How can we be smarter about the choices we make now? Surely there's a way we can make these problems easier to deal with for our children? With some corporations growing to become more powerful than governments, is it ridiculous to suggest that they have an expanding role to play in the solution to these problems?

It's time for corporations to step up and start to take responsibility to match their influence. It's certainly a big theme, and corporations such as Sony, Volkswagen and Microsoft all having social responsibility campaigns which are significant in scope and serious in intent - each backed up by millions of dollars annually. (In the case of Microsoft this is an impressive $904 million.)

Money is a good start, but it's also important that we foster a culture in which corporations see these initiatives as essential rather than as add-ons that might improve their image. This is especially true when you consider that corporations exert their power with no legitimacy - being neither elected nor appointed by elected office. The Indian government seems to be ahead of the curve here, and has gone as far as to legally require corporations to spend at least 2% of their net profits on social development annually.

What over-arching philosophy could corporations adopt to this end? What mantra could guide them in working to mitigate the challenges waiting for our children? I've recently returned from giving a TED talk in New York on behalf of Unilever's Dirt is Good brand about some of the challenges our children face in the twenty-first century - Unilever being another company with a public commitment to social responsibility. I have a background in marketing, and I was employed by a marketing department, and the thought struck me hard and clearly: what if more companies focused on purpose rather than persuasion?

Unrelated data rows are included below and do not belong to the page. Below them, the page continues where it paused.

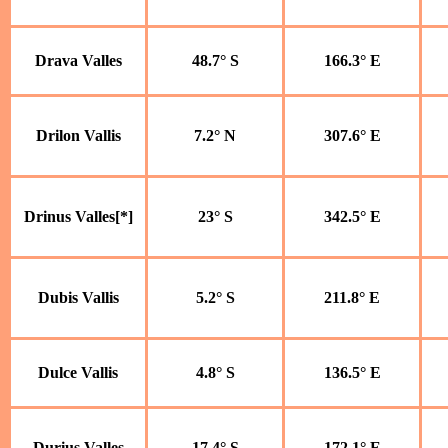
Drava Valles
48.7° S
166.3° E
Drilon Vallis
7.2° N
307.6° E
Drinus Valles[*]
23° S
342.5° E
Dubis Vallis
5.2° S
211.8° E
Dulce Vallis
4.8° S
136.5° E
Durius Valles
17.4° S
172.1° E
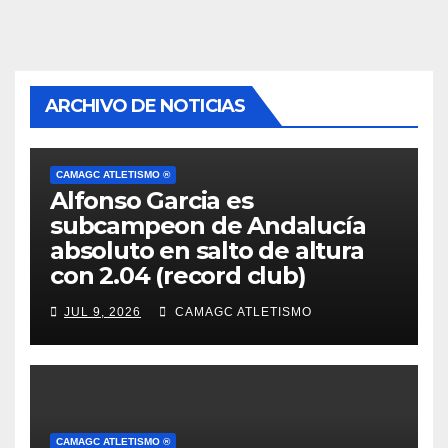
ARCHIVO DE NOTICIAS
CAMAGC ATLETISMO ®
Alfonso Garcia es
subcampeon de Andalucía
absoluto en salto de altura
con 2.04 (record club)
JUL 9, 2026
CAMAGC ATLETISMO
CAMAGC ATLETISMO ®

If brands refocused their efforts on putting things out into the world that had genuine purpose, rather then merely trying to persuade its market to act in a certain way, would this help to promote the kinds of behaviour we will all need to adopt to solve complex social problems - without damaging their bottom line? I think that it's possible.

The creative agency I founded, Animl, worked with Unilever on the Kids Today Project―an effort to look at the world from a child's point of view to see how childhood is changing in the 21st Century. It comprised six made-for-digital films, in-depth website content and a social media campaign designed to stimulate debate on whether today's children are getting what they need to become happy and successful adults.

Unilever didn't simply try to convince mothers of the superiority of their product but instead took the time to engage on issues that are of importance to them. The social media campaign was a particular success. With the brand holding a dialogue with mums on a topic of mutual concern, genuine progress was seen and insights made on both sides. It goes to show that people are more than willing to listen to brands so long as brands are willing to talk about something that they value.

And what's more I've been amazed by the 'bottom line' results. With brand metrics for the project overwhelmingly positive, it's a good indication that a brand emphasizing purpose in its campaigning isn't just a good thing to do - it works as a sales tactic as well.

Companies have for some time now considered corporate social responsibility as an essential part of their operation, if only because the public demands it, and this kind of broad consensus is a good thing. But I want corporate responsibility to evolve even further. Being socially responsibly shouldn't be thought of as an obligation, or a means to an end. It should be seen as an essential component of success, and the core of any successful brand.

If companies put more emphasis on putting good things out into the world, working hard to cultivate a philosophy of social purpose over superficial persuasion, then not only will it improve their bottom line, it could also help improve our children's chances of dealing with the problems they're going to face in the future.